Wednesday, February 15, 2012

Depression: It's Our Problem

Cynthia was dealing with depression for months before we realized what it was. At first it just seemed like Cynthia would get in a mood where she was unreasonably touchy, couldn't be satisfied and was too tired to do the things that used to excite her. Then the next day she would be dramatically better. It was a roller-coaster for awhile, but we started to finally see that it was a noticeable pattern, and we started to realize that maybe it wasn't just "moods", maybe it was something physiological.
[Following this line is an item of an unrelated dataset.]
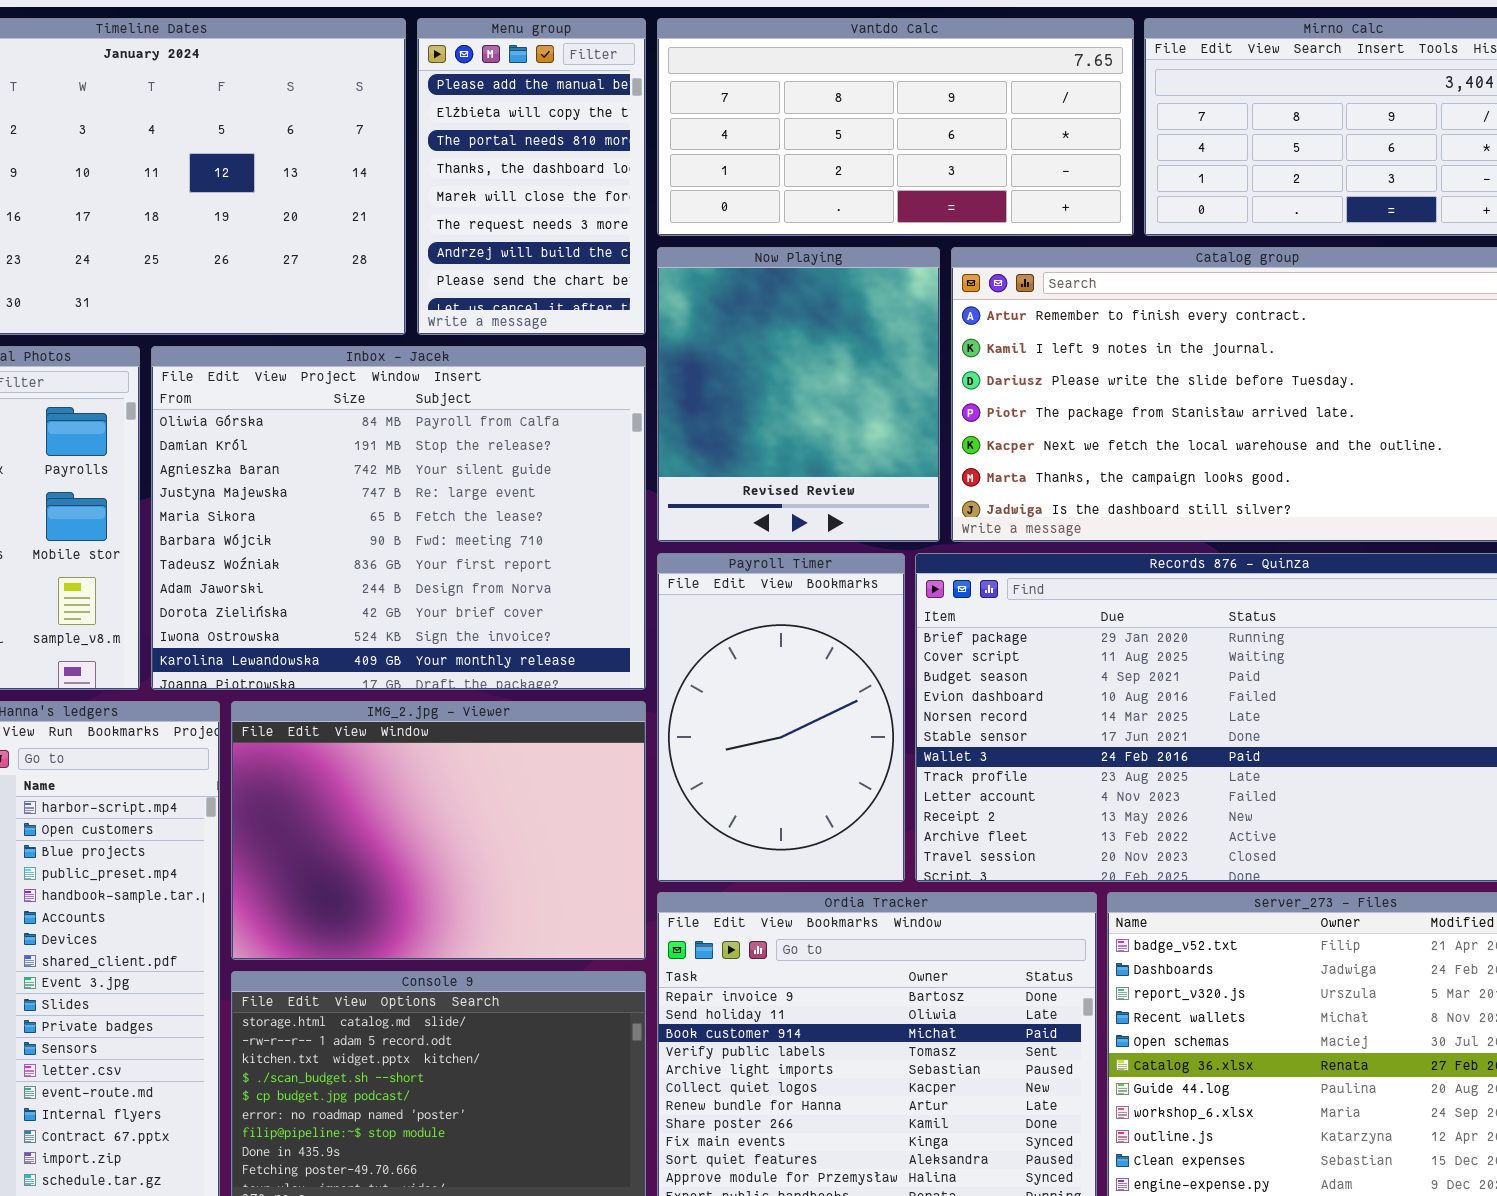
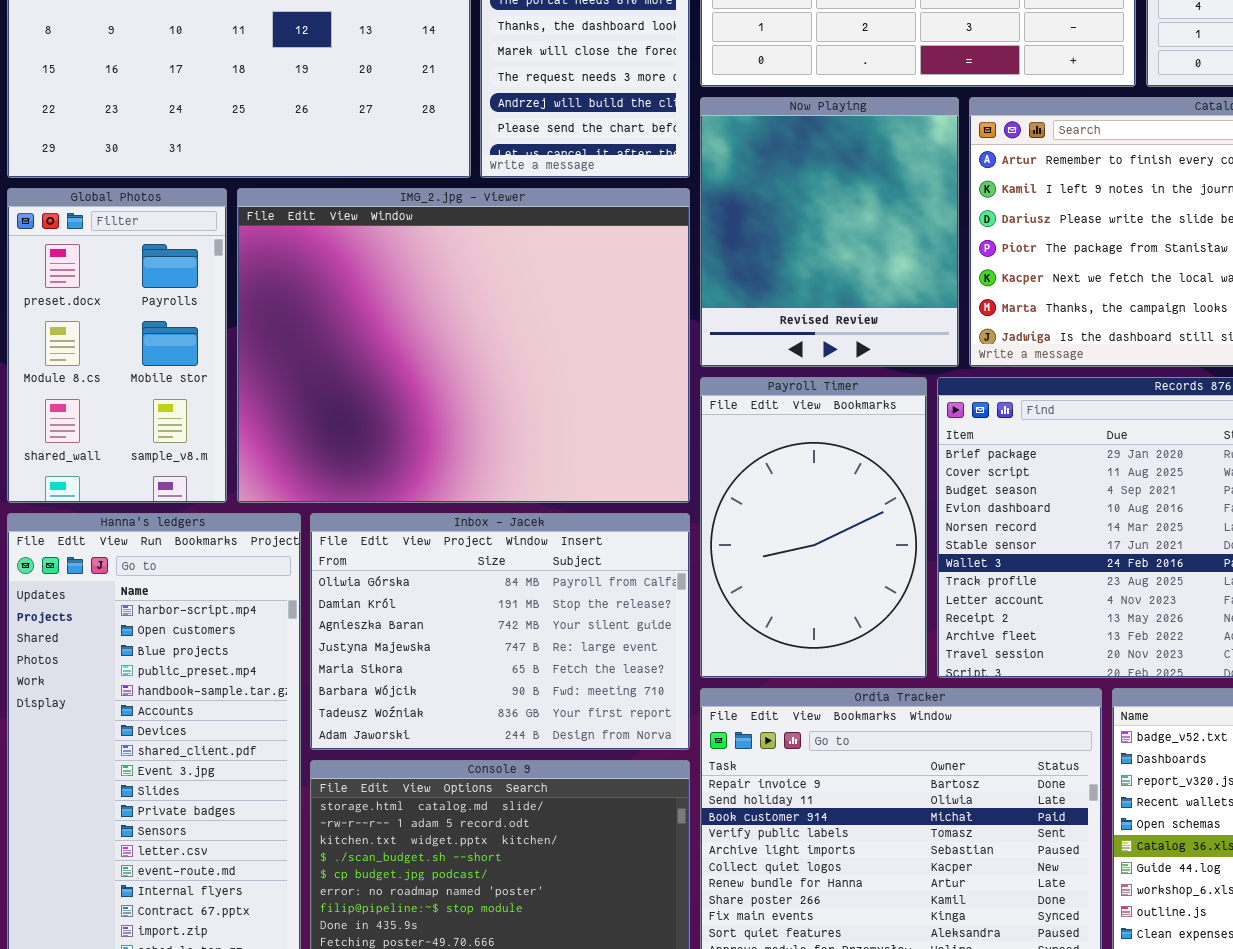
Inbox - Jacek: [151,346,646,690] -> [310,513,690,750], moved, resized
IMG_2.jpg - Viewer: [231,701,646,960] -> [237,188,690,503], moved, resized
I can understand the temptations as a spouse to draw away. I didn't know when we got married that I was agreeing to having to be a single parent one day every couple weeks, or to spending late nights trying to encourage Cynthia when nothing I say helps, or to having her attack me unfairly. As we've slowly come to realize more of what it is, however, I'm realizing that when I was married this is what I signed up for. I'm very thankful that when the pendulum swings back and Cynthia's back to "normal" she's still the same wonderful person I married. Since this is the case I know that in the "down" times she's not herself, and part of serving her "for better or for worse" is taking care of her through tough times as well as enjoying the happy times. I know some people have to deal with a spouse who always treats them like I was describing, and I feel for them, but I thank God that I'm not dealing with that. I'm still married to an amazing, delightful woman, and I'm helping her through something she's being attacked by periodically, like a disease.

Depression isn't just her problem to deal with on her own. I don't make her feel guilty when she can't do what she usually does and I pick up the slack. I try to not argue or get angry with her when she's down and says things that feel unfair, untrue, or hurtful. I'm seeking to help her, reading about how I can assist her, encouraging her and sticking with her when she needs it. That's what I agreed to when I said those vows on our wedding day. If it meant staying by her bedside if she got cancer I would do it, and so I'm going to do the equivalent in this situation, when she being attacked by a different, but in some ways very similar, affliction.